Copy the material below verbatim, leaving out the pictures.
_ _ _
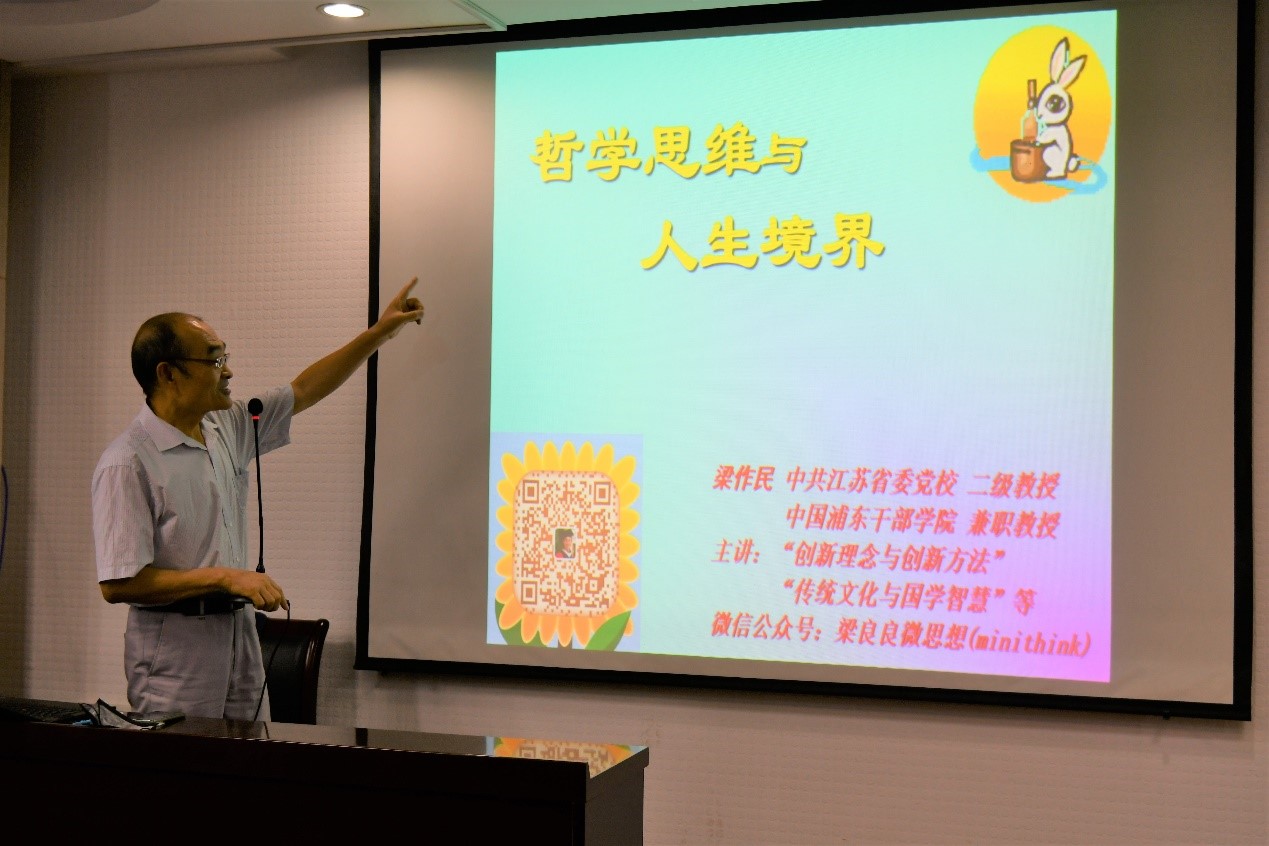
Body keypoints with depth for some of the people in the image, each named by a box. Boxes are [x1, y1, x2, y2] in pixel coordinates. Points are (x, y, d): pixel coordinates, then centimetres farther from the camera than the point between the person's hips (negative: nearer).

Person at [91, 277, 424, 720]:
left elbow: (303, 390, 19)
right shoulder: (127, 463, -16)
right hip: (174, 656, -7)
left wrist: (381, 331, 17)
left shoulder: (228, 428, 8)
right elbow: (118, 584, -20)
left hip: (240, 632, 7)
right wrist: (226, 577, -20)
_ _ _
*Exercise output:*
Body keypoints with depth for some of the people in the image, each named by a box. Boxes are [x1, y1, x2, y2] in pixel coordinates. Points are (x, y, d): pixel coordinates, then centimetres farther from the camera than the point between the person's hips (negative: nearer).

Person at [91, 277, 424, 720]:
left elbow: (303, 390, 19)
right shoulder: (127, 463, -16)
right hip: (174, 656, -7)
left wrist: (381, 331, 17)
left shoulder: (228, 428, 8)
right elbow: (118, 584, -20)
left hip: (240, 632, 7)
right wrist: (226, 577, -20)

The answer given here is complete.